Das Verhalten der beiden Großmächte erinnert ebenfalls an die Zeiten des Kalten Kriegs. Anstatt einen Dialog zu suchen und Kompromisse zu finden, werden Länder erobert und heiße Kriege geführt. Nach dem Schema „Der Feind meines Feindes ist mein Freund“ werden die Gegner des jeweils anderen unterstützt und aufgerüstet.

Natürlich gibt es auch Unterschiede zwischen der DDR und dem Osten der Ukraine. Anders als die Bürger der DDR, haben die Menschen in der Ukraine die Chance, die Zukunft des Landes mitzubestimmen. Die freien Wahlen, die die Zusammensetzung des Parlaments bestimmen, seien laut OSZE weitgehend demokratisch und sind ein großer Schritt in eine progressive und proeuropäische Zukunft, die die Ukrainer frei für sich entschieden haben.

Wir leben im Jahr 2014. Die Idee der universellen Grundrechte sowie modernen Ideale beeinflussen unser Denken und unsere Moral seit fast sieben Jahrzehnten. Und man sollte doch meinen, diese Zeit sei lang genug gewesen, um essenzielle Werte zu verinnerlichen und dagegen anzugehen, sollten diese denn verletzt oder missachtet werden.

Wir alle tragen Verantwortung für diese Niederlage

Anders als 1961 können wir heute nicht damit argumentieren, dass der Zeitgeist von veralteten und fatalen Ideen geprägt ist. Wir können die Schuld nicht pauschal den „Bolschewisten“ oder „Nazis“ in die Schuhe schieben.

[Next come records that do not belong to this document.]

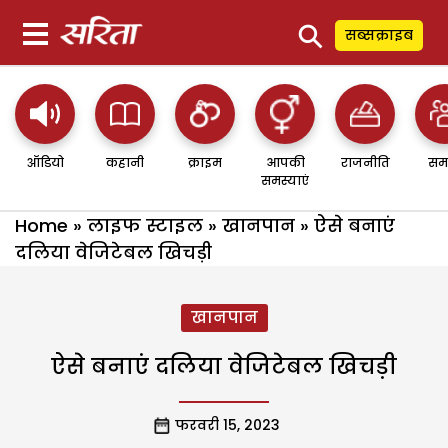
⚲
सब्सक्राइब
ऑडियो
कहानी
क्राइम
आपकी
राजनीति
सम
समस्याएं
Home
»
लाइफ स्टाइल
»
खानपान
»
ऐसे बनाएं
दलिया वेजिटेबल खिचड़ी
खानपान
ऐसे बनाएं दलिया वेजिटेबल खिचड़ी
फरवरी 15, 2023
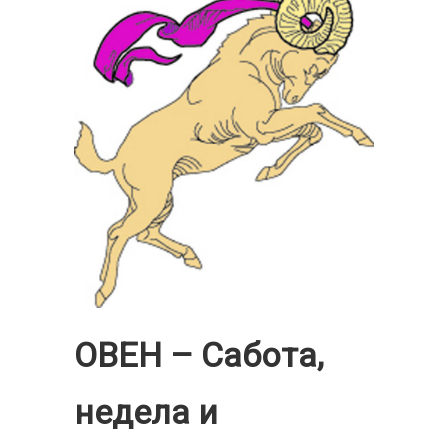
ОВЕН – Сабота,
недела и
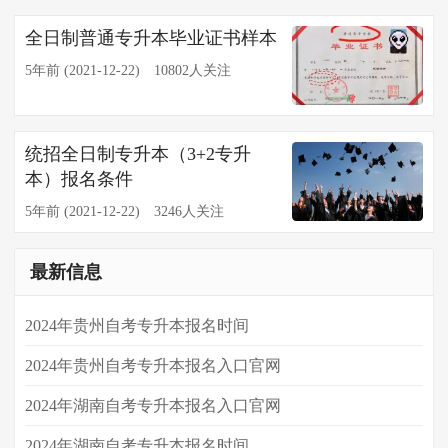
全日制普通专升本毕业证书样本
5年前 (2021-12-22)
10802人关注
统招全日制专升本（3+2专升
本）报名条件
5年前 (2021-12-22)
3246人关注
最新信息
2024年贵州自考专升本报名时间
2024年贵州自考专升本报名入口官网
2024年湖南自考专升本报名入口官网
2024年​湖南自考专升本报名时间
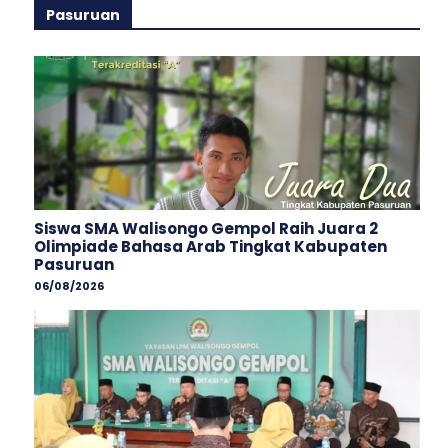
Pasuruan
Siswa SMA Walisongo Gempol Raih Juara 2
Olimpiade Bahasa Arab Tingkat Kabupaten
Pasuruan
06/08/2026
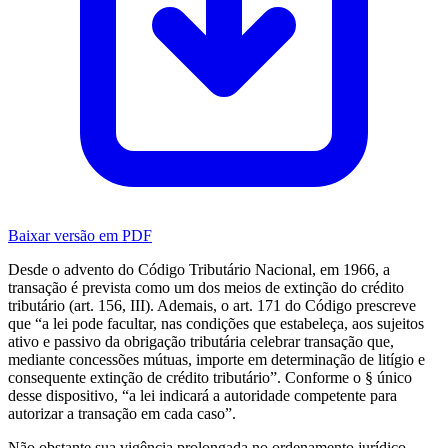
Baixar versão em PDF
Desde o advento do Código Tributário Nacional, em 1966, a
transação é prevista como um dos meios de extinção do crédito
tributário (art. 156, III). Ademais, o art. 171 do Código prescreve
que “a lei pode facultar, nas condições que estabeleça, aos sujeitos
ativo e passivo da obrigação tributária celebrar transação que,
mediante concessões mútuas, importe em determinação de litígio e
consequente extinção de crédito tributário”. Conforme o § único
desse dispositivo, “a lei indicará a autoridade competente para
autorizar a transação em cada caso”.
Não obstante sua vigência prolongada no ordenamento jurídico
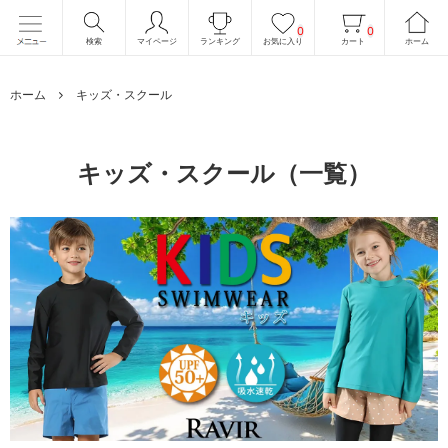
0
0
検索
マイページ
ランキング
お気に入り
カート
ホーム
ホーム
キッズ・スクール
キッズ・スクール（一覧）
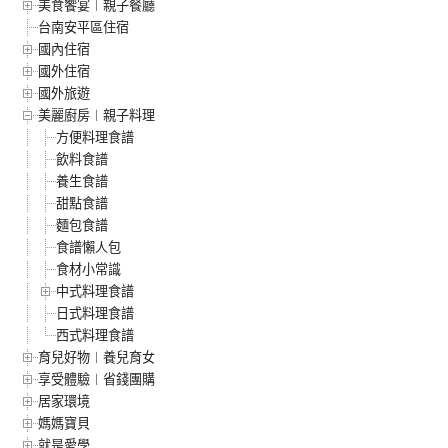
美食饗宴︱親子餐廳
台南安平區住宿
國內住宿
國外住宿
國外旅遊
美麗廚房︱親子料理
方便料理食譜
飲料食譜
養生食譜
甜點食譜
麵包食譜
食譜懶人包
食材小常識
中式料理食譜
日式料理食譜
西式料理食譜
育兒好物︱養兒育女
享受體驗︱省錢團購
居家環境
媽媽寶貝
就是愛學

Dieses Mal müssen wir alle einen Großteil der Konsequenzen stillschweigend als Niederlage hinnehmen.
Mit „wir“ sind nicht Deutsche oder Franzosen gemeint, nicht Sozialisten oder Konservative und auch nicht Weltveränderer: das wir schließt jene Menschen ein, die es nicht für selbstverständlich halten, dass wirtschaftliche und geopolitische Interessen Menschenleben wert sind. Menschen, die die Beseitigung von Konflikten nicht als außenpolitischen Sektor, sondern als globale Verantwortung sehen. Menschen, die mit alten, inhumanen Denkmustern brechen wollen, um einen Zeitgeist zu erschaffen, der erst unsinniges Leiden beenden will, bevor er an Profit denkt.

Ein Staat zerreißt, wenn er zwischen die geopolitischen Fronten gerät

2014 herrscht kein verheerender Weltkrieg mit fatalen Folgen für die Menschheit. Es gibt keinen Hitler oder Stalin, kein Pearl Harbor oder Hiroshima. Was es dieses Mal so weit gebracht hat, ist die Frage, die man einem Land gestellt hat, das seit Jahrzehnten hilflos einen Balanceakt zwischen Ost und West versucht. Die Lage wurde verharmlost und die Politik war sich darin einig, dass Russland die Hauptschuld trägt. Somit war auch ein Großteil der Verantwortung nicht mehr im Handlungsbereich der westeuropäischen Länder und es wurde verdrängt, dass es nur eine logische Konsequenz gibt, wenn ein Dritter Staat instrumentalisiert wird und zwischen die Fronten zwei mächtiger Ideologien gerät: er zerreißt. Und Beweis für diesen Riss sind die hässlichen Narben, die die Ukraine nun trägt.

Mit diesem Wissen schmeckt die Luft am Brandenburger Tor anders. Tausende von Menschen sind im November nach Berlin gepilgert, um Solidarität und Frieden zu feiern. Es wird gedrängelt und geschubst, jeder will die beste Aussicht, um später mit imposanten Fotos seine Lieben beeindrucken zu können. Ein Gefühl von Solidarität will nicht so recht aufkommen, es wirkt eher wie ein überfüllter und hektischer Jahrmarkt.

Es besteht berechtigter Zweifel daran, ob die meisten wirklich wissen, was hier zelebriert werden soll. Eine Feier zum Fall der Mauer sollte denen gedenken, die durch ihren Mut und auch ihre Angst dazu getrieben wurden, gegen einen Unrechtsstaat auf die Straße zu gehen und somit ein geteiltes Land wieder zusam-men zu führen. Sie sollte signalisieren, dass die Welt nicht mehr bereit ist, ihre Bewohner einsperren zu lassen und dass solche Zustände nie wiederkehren werden. Sie sollte die Mutigen darin bekräftigen, sich auch künftig gegen Unrecht und Tyrannei zu wehren und die Opfer in ihrer Geduld stärken. Doch ironischerweise verhalten sich die meisten Menschen heute genau so, wie unsere hiesigen Politiker: sie machen sich selbst zu Schaulustigen.